Not So Swimmingly
SI’s swimsuit issue has become passé.

By Dave Shiflett, a writer living in Midlothian, Va.
February 24-25, 2001

 

he Sports Illustrated swimsuit issue is out, and some of us are feeling pretty low about the whole thing.

It's not that the gals aren't doing their part. They're knockouts, as always, and their "come-hither Jethro" looks are perfectly capable of warming even the deepest thickets of the hetero soul (among others). Besides that, it is nice seeing some good-looking humans after a week of gazing at that heaving carbohydrate sculpture named Hugh Rodham. What a taco habit he must have. That 400K would have only lasted him a few weeks. By contrast, these magnificent women remind us that if life is indeed the result of a random collision of atoms, it has been one hell of a wreck.

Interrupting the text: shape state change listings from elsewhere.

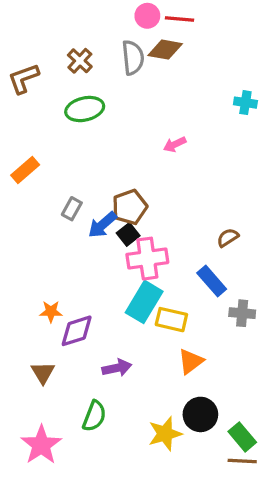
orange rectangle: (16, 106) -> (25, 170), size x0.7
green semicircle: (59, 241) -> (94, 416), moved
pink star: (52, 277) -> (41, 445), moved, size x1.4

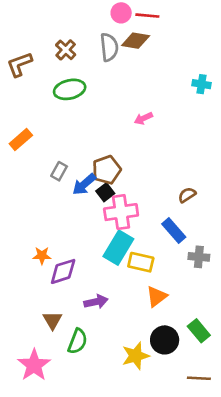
brown triangle: (43, 373) -> (52, 320), moved
green rectangle: (242, 437) -> (199, 331), moved

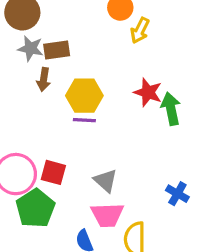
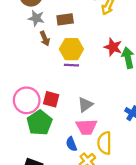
brown rectangle: (57, 50) -> (65, 19), moved
brown arrow: (44, 79) -> (45, 38), turned -32
gray triangle: (106, 181) -> (85, 105), turned 42

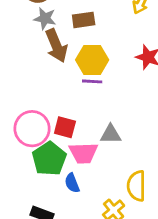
brown arrow: (45, 38) -> (56, 46), size x1.6
gray triangle: (85, 105) -> (111, 134), turned 35
pink trapezoid: (86, 127) -> (84, 153), moved
blue semicircle: (71, 144) -> (72, 183), moved

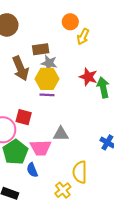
gray star: (45, 18) -> (49, 63), moved
red square: (65, 127) -> (24, 117), moved

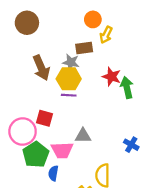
brown rectangle: (41, 49) -> (84, 48), moved
blue semicircle: (32, 170) -> (53, 173), turned 32

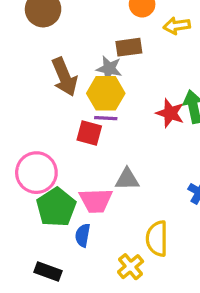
yellow arrow: (106, 35) -> (177, 26), moved, turned 56
red star: (112, 77) -> (170, 113), moved
red square: (45, 118) -> (89, 133), moved

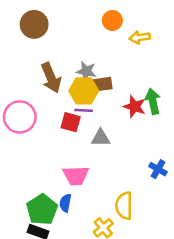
brown rectangle: (129, 47) -> (102, 84), moved
pink circle: (36, 173) -> (20, 117), moved
gray triangle: (127, 179) -> (101, 138), moved
green pentagon: (56, 207) -> (42, 210), moved

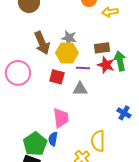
brown rectangle: (102, 84) -> (102, 48), moved
purple line: (84, 110) -> (83, 68), moved
pink trapezoid: (76, 176) -> (61, 118), turned -95

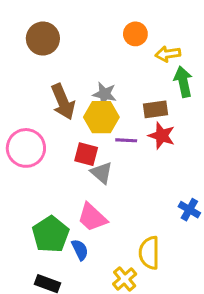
green arrow: (120, 61) -> (183, 82), moved
gray triangle: (80, 89) -> (101, 173), moved, turned 42
pink trapezoid: (61, 118) -> (92, 217), turned 140
blue semicircle: (53, 139) -> (80, 250), turned 144
green pentagon: (35, 144) -> (51, 234), moved

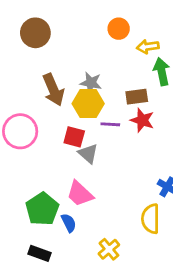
yellow semicircle: (149, 253) -> (151, 219), moved

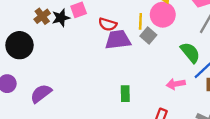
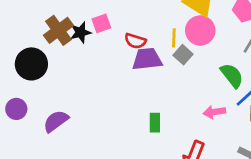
brown cross: (42, 16) -> (59, 30), size x1.5

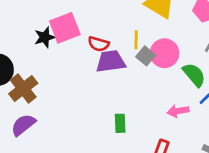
pink square: (101, 23) -> (65, 28), size x1.6
brown cross: (59, 30) -> (23, 88), moved
pink circle: (200, 30) -> (164, 53), moved

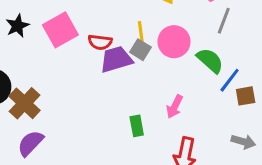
black star: (45, 37) -> (17, 26), moved
gray square: (146, 56) -> (140, 50), moved
pink arrow: (178, 111) -> (175, 107), moved, turned -45

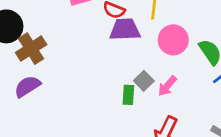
pink circle: (174, 42) -> (173, 40), moved
gray square: (140, 50) -> (144, 81), moved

Yet there is a deep sadness, and that sadness results, at least for some of us, from realizing how very passé the swimsuit issue has become. For younger readers, a history lesson is probably in order.

Not too far in the distant past, the unveiling of the Sports Illustrated swimsuit issue was a major event in the male world. These were, after all, world-class beauties, scantily dressed and provocatively posed. While the photos were not quite Playboy-explicit, they exuded that raw sexuality that has led men to states of high excitability, and total war.

The effects were not entirely pleasant, to be sure. It would take a very high-speed computer to calculate the number of empty sexual fantasies that swimsuit issues of yore have launched among adolescent males, which in turn resulted in massive tissue attrition in some households. There is also the issue of older men to consider. Life's ledger no doubt contains a large number of cases in which middle-aged husbands glanced at the issue, glanced at their wives, and headed for the exit.

Be that as it may, the attraction of the issue was not only that it featured world-class beauties, but that it was delivered to homes where Playboy was forbidden, at least in open display. Young men could actually glance at hot chicks while mother hovered nearby, baking muffins (or swilling sherry). This openness was a hint of grander days to come in a young man's life.

Some will argue that National Geographic provided the same service and even more so, because it carried pictures of women who were actually naked, thus rivaling true skin mags. Yet there was a cultural bias at play. National Geographic's naked women tended to hail from regions where Western modes of beauty had not taken hold. Some of us were therefore convinced that the gravitational pull was much stronger in those regions, as reflected in what appeared to be premature sagging. There was also the question of props. Western pin-ups tended to pose with things like sofas, champagne bottles, a can of whipped cream, the occasional whip, and in action shots could be seen sliding down a firehouse pole. The gals in NG tended to have large pots on their heads and often were photographed while beating laundry on river rocks. Their ability to inspire lust was limited.

In any event, the days just described are very much behind us. If the arrival of the swimsuit issue was once comparable to the delivery of the beer ration to front-line troops, its arrival in modern times is comparable to the arrival of a can of Miller Lite at the Jack Daniels distillery.

The fact is, we're up to our noses in babes these days. One can see hot mommas — and their daughters — in more profound states of undress every day and night on network television. Television also allows us to watch these chicks jog on the beach, demonstrate exercise machinery, and roll in the sack with their soap-opera stud-muffins. Besides that, we get to hear them deliver dramatic dialogue and, in some cases, discuss policy issues in which they boast considerable expertise, such as vegetable versus canola oil, etc.

Then there's the Internet, where one can see exponentially more hot mommas, and their daughters, and their horses and geese, all doing things that would probably spook the Marquis de Sade. The social effects of all this remain in dispute. Some argue that the vast quantity of available material threatens to make human skin as humdrum as the human liver. That may turn out to be true. Yet there is no doubting that the utterly passé nature of the swimsuit issue reminds some of us of what miserable dinosaurs we have become — children of the paper age overtaken and stomped silly by the age of electrons.

The good side of this, of course, is that you can read the issue in church and no one will raise an eyebrow. That is progress of a sort.